I like this approach, and it's easy to understand the logic. You split by all the characters that are always word separators first, then throw out the extra white space, then map over and swap out the conditional characters with a something you can easily separate by.

But why not a single expression?? I asked ChatGPT again:

function splitTextByFileMakerProRules(text) {
  return text.split(/(?<!\w)([\s!@#$%^&*()_+=\{\}\[\]\|\\:;"\'<>?\/*~0-9]+(?!\w))/);
}

Hmm, so why not just give me a single regex in the first place? What was wrong with mine?

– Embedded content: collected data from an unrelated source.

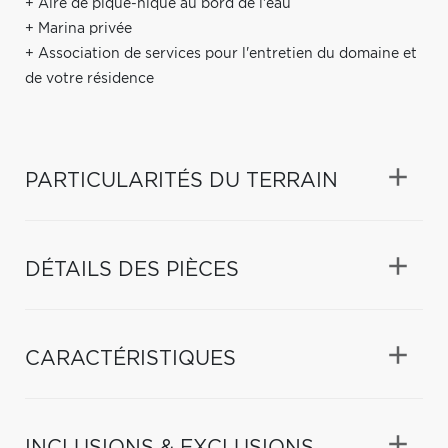
+ Aire de pique-nique au bord de l'eau
+ Marina privée
+ Association de services pour l'entretien du domaine et
de votre résidence
PARTICULARITÉS DU TERRAIN
DÉTAILS DES PIÈCES
CARACTÉRISTIQUES
INCLUSIONS & EXCLUSIONS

Your regular expression is close, but there are a couple of issues with it:

The first alternative \s matches spaces and other white-space characters, but it will also match the tab character and other control characters. You may need to modify this alternative to only match the space character.

The second alternative [!@#$%^&*()_+={}[\]|\\;"<>?~]` matches a set of characters that are always treated as word separators, but it does not include the hyphen, colon, or forward slash.

The third alternative ((?<=[^a-z])['.]|['.](?=[^a-z])|(?<=[^0-9])[-:\/]|[-:\/](?=[^0-9])) attempts to match the hyphen, colon, forward slash, single quote, and period based on the characters adjacent to them, but it has a couple of issues

Then I asked it for a single REGEX again and got a slightly different response. So I can't trust it.

Can anyone familiar with the FileMaker codebase confirm if this is more than just a REGEX split? Is there other logic involved?

I'd think the status for any output by chatGPT is "unverified."

But regex is so complicated that there will be more than one way to achieve a result. Did any of the suggestions do what you wanted?

I think you need our RegEx.FindMatches function.
That would give you list with all the results.

A few of them are close, but I haven't found anything that exactly matches. I was hoping someone may know if it really is a single regex, or if other logic needed to replicate it.